Subchannel allocation
Note that, with regard to the underlay approach, to mitigate cross- and co-layer interference, there would be a central entity in charge of intelligently telling each cell which subchannels to use. This entity would need to collect information from the D2D users, and use it to find an optimal or at least a good solution within a short period of time.

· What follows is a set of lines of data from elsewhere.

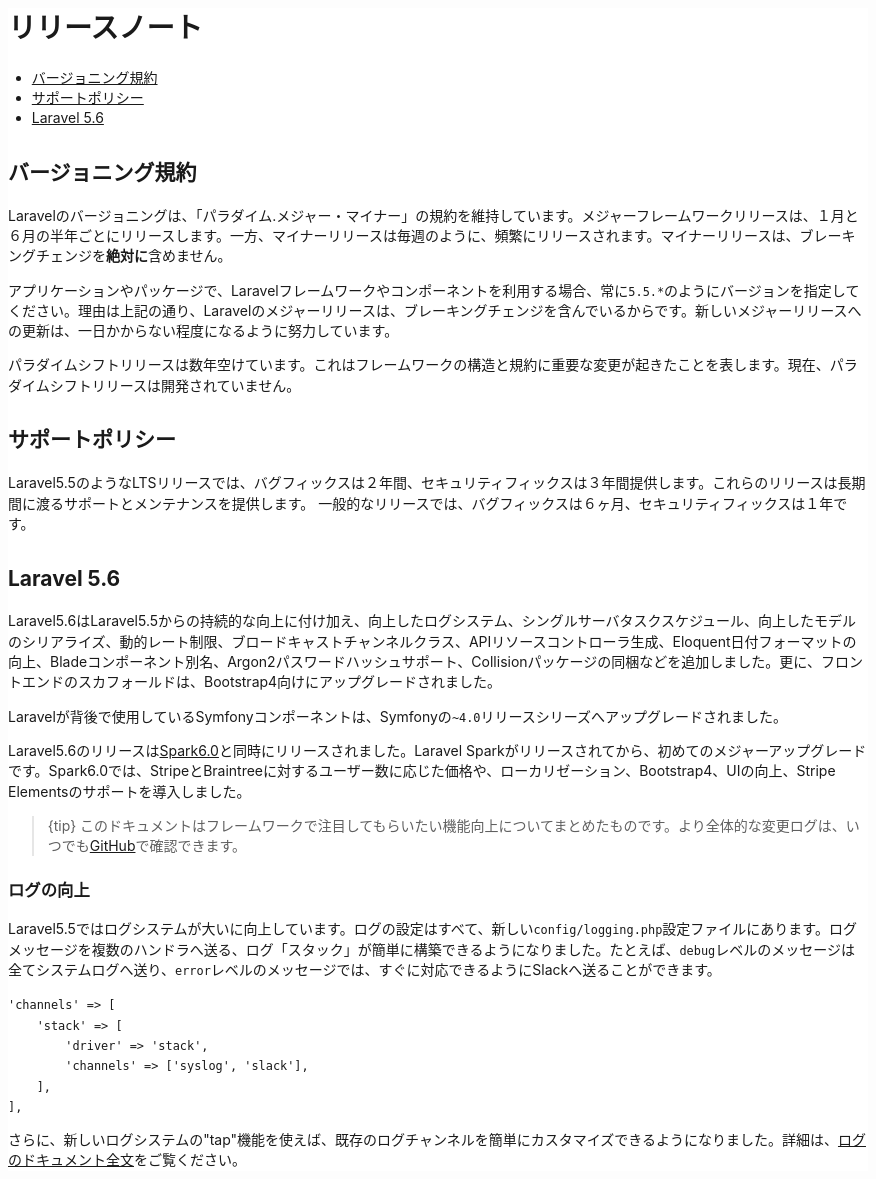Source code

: # リリースノート

- [バージョニング規約](#versioning-scheme)
- [サポートポリシー](#support-policy)
- [Laravel 5.6](#laravel-5.6)

<a name="versioning-scheme"></a>
## バージョニング規約

Laravelのバージョニングは、「パラダイム.メジャー・マイナー」の規約を維持しています。メジャーフレームワークリリースは、１月と６月の半年ごとにリリースします。一方、マイナーリリースは毎週のように、頻繁にリリースされます。マイナーリリースは、ブレーキングチェンジを**絶対に**含めません。

アプリケーションやパッケージで、Laravelフレームワークやコンポーネントを利用する場合、常に`5.5.*`のようにバージョンを指定してください。理由は上記の通り、Laravelのメジャーリリースは、ブレーキングチェンジを含んでいるからです。新しいメジャーリリースへの更新は、一日かからない程度になるように努力しています。

パラダイムシフトリリースは数年空けています。これはフレームワークの構造と規約に重要な変更が起きたことを表します。現在、パラダイムシフトリリースは開発されていません。

<a name="support-policy"></a>
## サポートポリシー

Laravel5.5のようなLTSリリースでは、バグフィックスは２年間、セキュリティフィックスは３年間提供します。これらのリリースは長期間に渡るサポートとメンテナンスを提供します。 一般的なリリースでは、バグフィックスは６ヶ月、セキュリティフィックスは１年です。

<a name="laravel-5.6"></a>
## Laravel 5.6

Laravel5.6はLaravel5.5からの持続的な向上に付け加え、向上したログシステム、シングルサーバタスクスケジュール、向上したモデルのシリアライズ、動的レート制限、ブロードキャストチャンネルクラス、APIリソースコントローラ生成、Eloquent日付フォーマットの向上、Bladeコンポーネント別名、Argon2パスワードハッシュサポート、Collisionパッケージの同梱などを追加しました。更に、フロントエンドのスカフォールドは、Bootstrap4向けにアップグレードされました。

Laravelが背後で使用しているSymfonyコンポーネントは、Symfonyの`~4.0`リリースシリーズへアップグレードされました。

Laravel5.6のリリースは[Spark6.0](https://spark.laravel.com)と同時にリリースされました。Laravel Sparkがリリースされてから、初めてのメジャーアップグレードです。Spark6.0では、StripeとBraintreeに対するユーザー数に応じた価格や、ローカリゼーション、Bootstrap4、UIの向上、Stripe Elementsのサポートを導入しました。

> {tip} このドキュメントはフレームワークで注目してもらいたい機能向上についてまとめたものです。より全体的な変更ログは、いつでも[GitHub](https://github.com/laravel/framework/blob/5.6/CHANGELOG-5.6.md)で確認できます。

### ログの向上

Laravel5.5ではログシステムが大いに向上しています。ログの設定はすべて、新しい`config/logging.php`設定ファイルにあります。ログメッセージを複数のハンドラへ送る、ログ「スタック」が簡単に構築できるようになりました。たとえば、`debug`レベルのメッセージは全てシステムログへ送り、`error`レベルのメッセージでは、すぐに対応できるようにSlackへ送ることができます。

    'channels' => [
        'stack' => [
            'driver' => 'stack',
            'channels' => ['syslog', 'slack'],
        ],
    ],

さらに、新しいログシステムの"tap"機能を使えば、既存のログチャンネルを簡単にカスタマイズできるようになりました。詳細は、[ログのドキュメント全文](/docs/{{version}}/logging)をご覧ください。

The presence of a large number of D2D users, and the allowance for the coexistence of multiple D2D users with cellular users, makes the optimization problem too complex. Additionally, latency issues arise when trying to facilitate the communication of femto cells with the central subchannel broker throughout the backhaul. A distributed approach to mitigate cross- and co-layer interference, whereby the D2D users can manage their own subchannels, is thus more suitable in this case (i.e., self-organization). In a noncooperative solution, i.e., a self-organized approach, each D2D user would planits subchannels so as to maximize the throughput and QoS for its users. Furthermore, this would be done independently of the effects its allocation might cause for co-channel D2D and cellular users, even if this implies greater interference. The access to the sub-channels then becomes opportunistic, and it is possible that the method decays to greedy. By contrast, in a cooperative approach (the network-assisted approach), the D2D users can gather partial information about the subchannel usage situation and may perform its allocation taking into account the effect this would have on co-channel neighbors. In this way, the average cellular and D2D users' throughput and QoS, as well as their global performance, can be locally optimized.
An innovative resource-allocation scheme is proposed to improve the performance of a mobile peer-to-peer, i.e., D2D communication, system as an underlay in downlink (DL) cellular networks.
Now that more and more new mobile multimedia-rich services are becoming available to mobile users, there is an ever-increasing demand for higher-data-rate wireless access. Therefore, new wireless technologies such as Long Term Evolution Advanced (LTEA) and WiMAX have been introduced, which are capable of providing high-speed, large-capacity, and guaranteed-quality-of-service (QoS) mobile services. Apart from the new technologies, new techniques such as small-cell networks and heterogeneous networks (HetNets) have also been developed, which are able to improve network capacity by reducing cell size and effectively controlling the interference. However, all these attempts still rely on a centralized network topology, which entails mobile devices communicating with a base station or access point. Such a centralized network topology is inherently limited by the capabilities of the base station and access point, which could be congested due to the presence of a large number of communicating devices. Also, the base station and access point might not have complete information about transmission parameters among devices, which is required in order to achieve the optimal network performance. To mitigate this problem, the concept of device-to-device (D2D) communications has been introduced to allow local peer-to-peer transmission among mobile devices offloading traffic from the base station and access point. Also, it is crucial to increase the wireless network capacity to accommodate the bandwidth-consuming mobile applications and services. Device-to-device communications is a promising concept to improve user experience and resource utilization in cellular networks, operating in both licensed and unlicensed spectrum bands.
The D2D communications can underlay or overlay a cellular network, using the same resources to improve the system throughput. Specifically, besides cellular operation, where user equipment (UE) is served by the network via the evolved NodeBs (eNBs) in the LTE architecture, UEs may communicate with each other directly over the D2D links. The UE in D2D connections still has to be loosely controlled by the eNBs in a network-controlled manner, thus continuing cellular operation.